Poe, la vue et la voix

On se souvient des contradictions qui jalonnent les dépositions des témoins dans le célèbre récit d’Edgar Allan Poe, Double assassinat dans la rue Morgue.
Comme le remarque très vite le détective Dupin, les témoins affirment que les voix qu’ils ont entendues au moment de cet assassinat étaient celles d’un étranger, d’un étranger qu’ils identifient chacun à une langue donnée, bien qu’ils ne connaissent pas cette langue :
« Les témoins, remarquez-le bien, sont d’accord sur la grosse voix ; là-dessus, il y a unanimité. Mais relativement à la voix aiguë, il y a une particularité, – elle ne consiste pas dans leur désaccord, – mais en ceci que, quand un Italien, un Anglais, un Espagnol, un Hollandais, essayent de la décrire, chacun en parle comme d’une voix d’étranger, chacun est sûr que ce n’était pas la voix d’un de ses compatriotes.
- - -
- _Consigne 1_:
Quelles nationalités Dupin attribue-t-il aux témoins qui décrivent la voix aiguë dans le texte sur Poe ?
- _Consigne 2_:
Recopiez le passage du texte sur Poe qui s'ouvre sur les mots contenant « Poe, la vue » et se clôt sur « la rue Morgue. ».
- - -
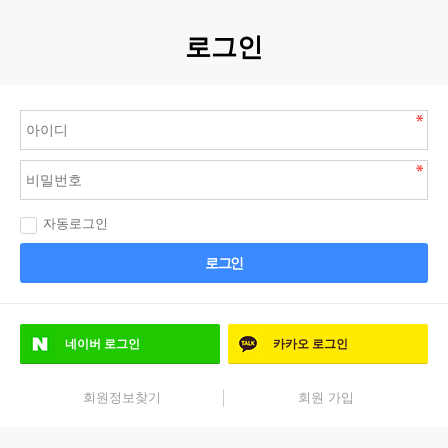
로그인
자동로그인
로그인
네이버
로그인
카카오
로그인
회원정보찾기
회원 가입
- - -
- _Corrigé 1_:
Italien, Anglais, Espagnol, Hollandais

- _Corrigé 2_:
Poe, la vue et la voix

On se souvient des contradictions qui jalonnent les dépositions des témoins dans le célèbre récit d’Edgar Allan Poe, Double assassinat dans la rue Morgue.